Chegamos ao ponto de ouvir um discurso nazista da boca de uma autoridade do governo. Mas ainda há quem tente contemporizar com o inaceitávelBernardo Mello Franco
“Antes de mais nada, é preciso lembrar o que o governo Bolsonaro não é: um governo normal em tempos normais”. Assim começava o artigo “O método do governo Bolsonaro”, do cientista político Christian Lynch. O texto teve repercussão modesta quando foi publicado, em agosto passado. Cinco meses depois, transformou o autor em alvo da caça às bruxas federal.
Na quarta-feira, Lynch foi anunciado para um cargo técnico no centro de pesquisas da Casa de Rui Barbosa. Horas depois, teve a indicação vetada pelo secretário de Cultura do governo. Roberto Alvim acusou o pesquisador de pregar “ideias execráveis” sobre o presidente. A nomeação subiu no telhado antes de sair no “Diário Oficial”.
No dia seguinte ao expurgo, Alvim foi elogiado publicamente pelo chefe. “Depois de décadas, agora temos um secretário de Cultura de verdade”, celebrou o capitão. O dramaturgo cairia horas depois, após copiar um discurso de Joseph Goebbels. A indignação de meia República não bastou para derrubá-lo. Bolsonaro só entregou sua cabeça após uma ligação do embaixador de Israel.
Antes de tropeçar no próprio fanatismo, Alvim cumpriu todas as tarefas que recebeu. Desmontou programas, perseguiu servidores, atacou artistas e entregou instituições culturais a militantes de extrema direita. Seu último ato foi lançar um prêmio de R$ 20 milhões para financiar o que ele mesmo definiu como um “bombardeio de arte conservadora”. O plagiador caiu, mas a guerra cultural continua – e o destino do dinheiro público permanece incerto.
Num governo normal, em tempos normais, um imitador de nazistas jamais alcançaria o topo do poder.

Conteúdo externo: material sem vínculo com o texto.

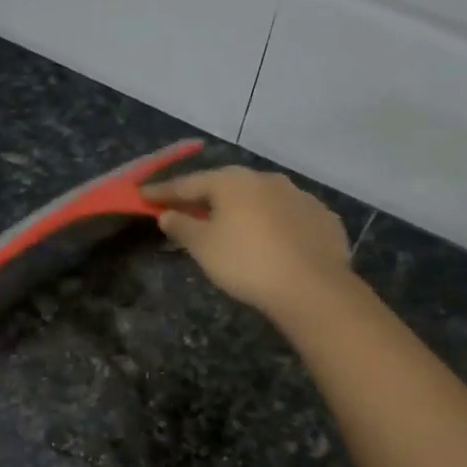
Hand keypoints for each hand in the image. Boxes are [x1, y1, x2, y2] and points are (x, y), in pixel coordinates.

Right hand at [142, 166, 353, 321]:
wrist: (312, 286)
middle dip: (206, 197)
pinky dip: (274, 224)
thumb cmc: (246, 263)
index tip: (144, 195)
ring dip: (243, 209)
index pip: (189, 183)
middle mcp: (267, 179)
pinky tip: (272, 240)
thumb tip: (167, 214)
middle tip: (188, 208)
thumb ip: (182, 226)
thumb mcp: (203, 247)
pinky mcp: (323, 218)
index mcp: (233, 182)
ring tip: (233, 225)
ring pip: (261, 199)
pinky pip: (288, 216)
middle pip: (227, 186)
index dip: (164, 191)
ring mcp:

Alvim chegou lá porque estamos no Brasil de Bolsonaro. É um país em que o ministro da Educação insulta professores, o ministro do Meio Ambiente ataca ambientalistas e um assessor da Presidência se sente livre para repetir os gritos do fascismo espanhol.
Há quem ainda tente contemporizar com o inaceitável a pretexto de defender as reformas. Na sexta, analistas de mercado se apressaram em dizer que a escalada autoritária “não abala” a agenda econômica. Nelson Rodrigues já ensinou que o dinheiro compra tudo, até amor verdadeiro. Ocorre que não existem dois governos paralelos, um extremista e um moderado. O projeto em curso é um só, e aposta na radicalização para se enraizar no poder.
No texto que irritou Alvim, o professor Lynch descreve as armas do bolsonarismo para encurralar as instituições democráticas. “Fazem parte do seu arsenal de guerra política a intimidação, o espírito de vingança, a perseguição e o exercício da violência psicológica”, escreveu. A ordem é mobilizar a militância e acuar o Congresso e o Supremo. Ao mesmo tempo, o governo captura os órgãos de controle e investe contra entidades da sociedade civil.
O cientista político observa que o projeto em curso não se contenta com vitórias eleitorais. Seu objetivo é “pôr abaixo o mundo que a Constituição de 1988 criou”, a pretexto de restaurar valores “da autoridade, da hierarquia e da religião”. O artigo também descreve a fórmula para a ascensão de figuras como Alvim: “A adesão ao extremismo ideológico é escada para os candidatos que desejarem assumir cargos na administração”.